非政府組織「中国労働観察(China Labor Watch)」は最近発表した調査報告書の中で、中国の電気自動車大手BYDのハンガリー工場において深刻な労働権侵害が行われていると指摘しました。同団体の創設者兼エグゼクティブ・ディレクターである李強氏は、中資系企業の海外工場におけるこうした現象は決して稀ではなく、極めて一般的であると述べています。

ドイツのメディア「ドイチェ・ヴェレ」によると、李氏は、中国から派遣されたエンジニアや建設作業員が強制的に長時間労働を強いられている状況は、欧州連合(EU)の労働法に違反するだけでなく、欧州の雇用市場を圧迫していると警鐘を鳴らしました。報告書によれば、ハンガリーのセゲドにあるBYDの建設現場では、中国人作業員が週7日1日9時間労働に加え、3時間の通勤時間を強いられていました。また、賃金構造の不透明さから残業代が曖昧になり、賃金の長期未払いや過酷な契約条件によって労働者が退職できない状況に追い込まれているといいます。

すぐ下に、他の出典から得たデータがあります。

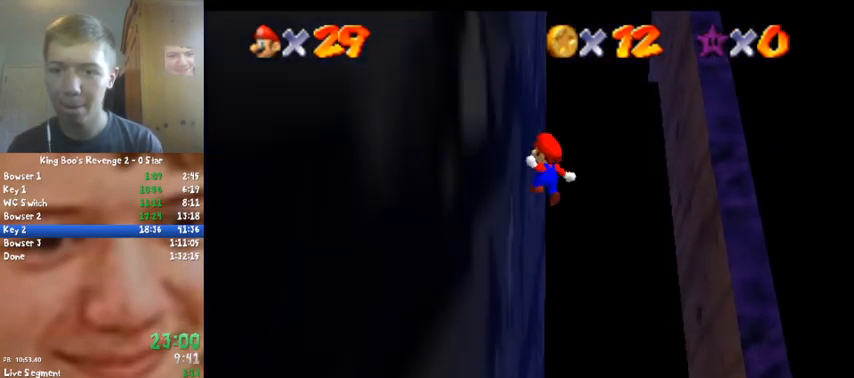
{"buttons": [], "left_stick": "up-right", "events": [[100, "left_stick", "up"], [167, "A", "down"], [200, "left_stick", "up-right"], [333, "A", "up"]]}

さらに、多くの中国人作業員は仲介業者に多額の手数料を支払って渡航しており、背負った債務が雇い主や仲介業者への依存を強め、さらなる搾取を生む構造となっています。李氏は、同団体の調査員が昨年秋にハンガリーで数十人の作業員から聞き取り調査を行った結果、現地の労働法で定められた年間最大400時間の残業制限を、わずか数ヶ月で超える実態を突き止めました。

李氏は、このような人権侵害が起きる背景には、派遣された作業員が中国の法律の庇護を受けられず、かといって現地の法律の監視網からも漏れやすい「盲点」があることを挙げています。特に正規の就労ビザを持たない労働者は、自らの権利を主張することが極めて困難です。

同団体はすでに欧州委員会に対し本件を正式に報告しており、ハンガリー政府による監視強化と、EU全域でのサプライチェーン管理を求めています。なお、BYD側は現在のところこれらの告発に対して回答していません。BYDは中国国内市場の競争激化と成長鈍化を受け、海外市場による補完を狙っており、ハンガリーに続きスペインにも新たな生産拠点を計画しています。